Another post I just recently found:https://maribelskidneystory.wordpress.com/2007/04/17/maribels-kidney-fundraiser-easter-weekend/ which was a celebration on Easter weekend five years ago. Talk about a significant time and date. I was two years into dialysis. I had renewed hope because my mom was close to finishing her live donor evaluation. My sister decided to dedicate her birthday as a fundraiser event in my honor to present my new foundation which was surrounded around my story. This was during a very rough time a couple of years into the dialysis life. We all felt that it was time for a breakthrough. Stability was something very hard to grasp which was another recurring theme at this time. Yet when I look back who would know that I would sustain so much more. I didn’t think then I could make it. Now fast forward to the present I’m writing yet again about my uncertainties in life and the certainties faith brings.
There is one thing I have learned is that I can’t change the circumstances but I sure can change my approach. Which I feel I’ve done well but know I can always grow to do better.
This is the pattern I seen in my life: full pledge faith-an obstacle+ faith+faith-set back+faith+faith+faith-trail+faith+faith+faith+faith+faith=Full redemption
The trail brings endurance which produces more faith which overall will bring full redemption.

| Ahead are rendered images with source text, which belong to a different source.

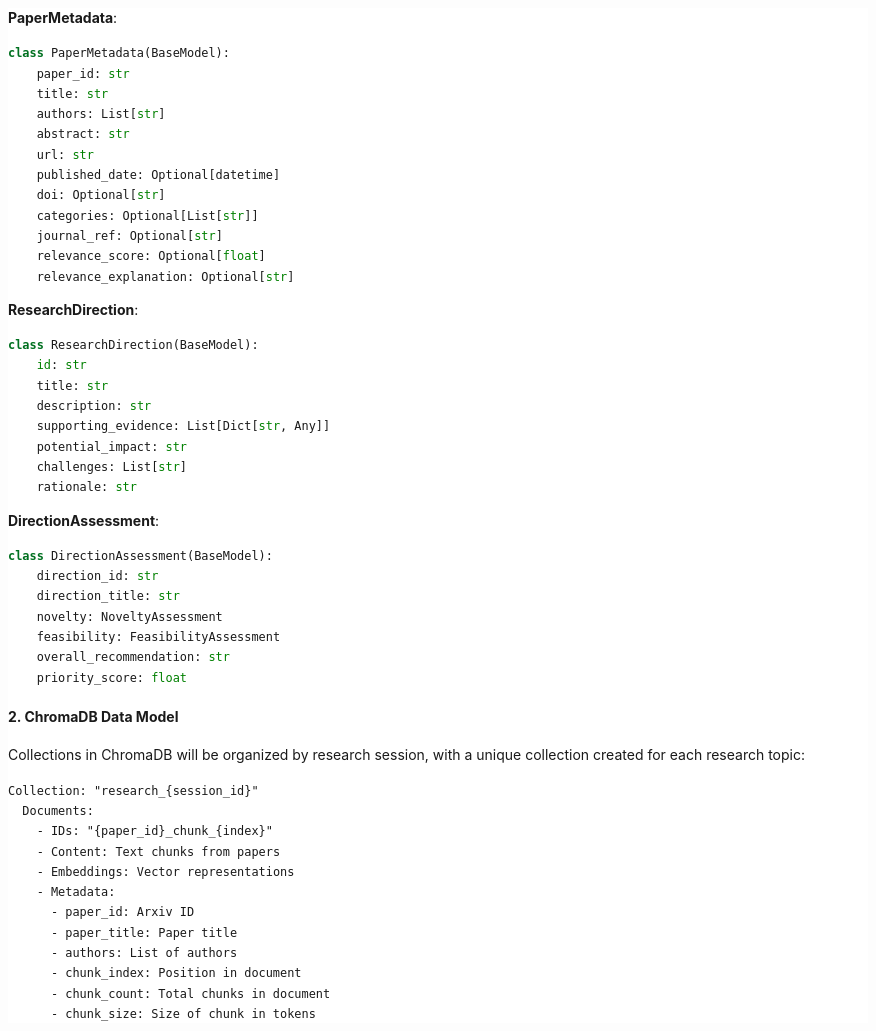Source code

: **PaperMetadata**:
```python
class PaperMetadata(BaseModel):
    paper_id: str
    title: str
    authors: List[str]
    abstract: str
    url: str
    published_date: Optional[datetime]
    doi: Optional[str]
    categories: Optional[List[str]]
    journal_ref: Optional[str]
    relevance_score: Optional[float]
    relevance_explanation: Optional[str]
```

**ResearchDirection**:
```python
class ResearchDirection(BaseModel):
    id: str
    title: str
    description: str
    supporting_evidence: List[Dict[str, Any]]
    potential_impact: str
    challenges: List[str]
    rationale: str
```

**DirectionAssessment**:
```python
class DirectionAssessment(BaseModel):
    direction_id: str
    direction_title: str
    novelty: NoveltyAssessment
    feasibility: FeasibilityAssessment
    overall_recommendation: str
    priority_score: float
```

#### 2. ChromaDB Data Model

Collections in ChromaDB will be organized by research session, with a unique collection created for each research topic:

```
Collection: "research_{session_id}"
  Documents:
    - IDs: "{paper_id}_chunk_{index}"
    - Content: Text chunks from papers
    - Embeddings: Vector representations
    - Metadata:
      - paper_id: Arxiv ID
      - paper_title: Paper title
      - authors: List of authors
      - chunk_index: Position in document
      - chunk_count: Total chunks in document
      - chunk_size: Size of chunk in tokens
```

It’s promised! I will continue to walk though my life this way. It’s something my writings and past post have shown me which is backed up by the wisdom God gives me in scripture.
James 1:3-4 “For you know that when your faith is tested, your endurance has a chance to grow. So let it grow, for when your endurance is fully developed, you will be perfect and complete, needing nothing.”
Galatians 6:9 “So let’s not get tired of doing what is good. At just the right time we will reap a harvest of blessing if we don’t give up.”
Psalm:8-9 “Redemption does not come so easily, for no one can ever pay enough to live forever and never see the grave.”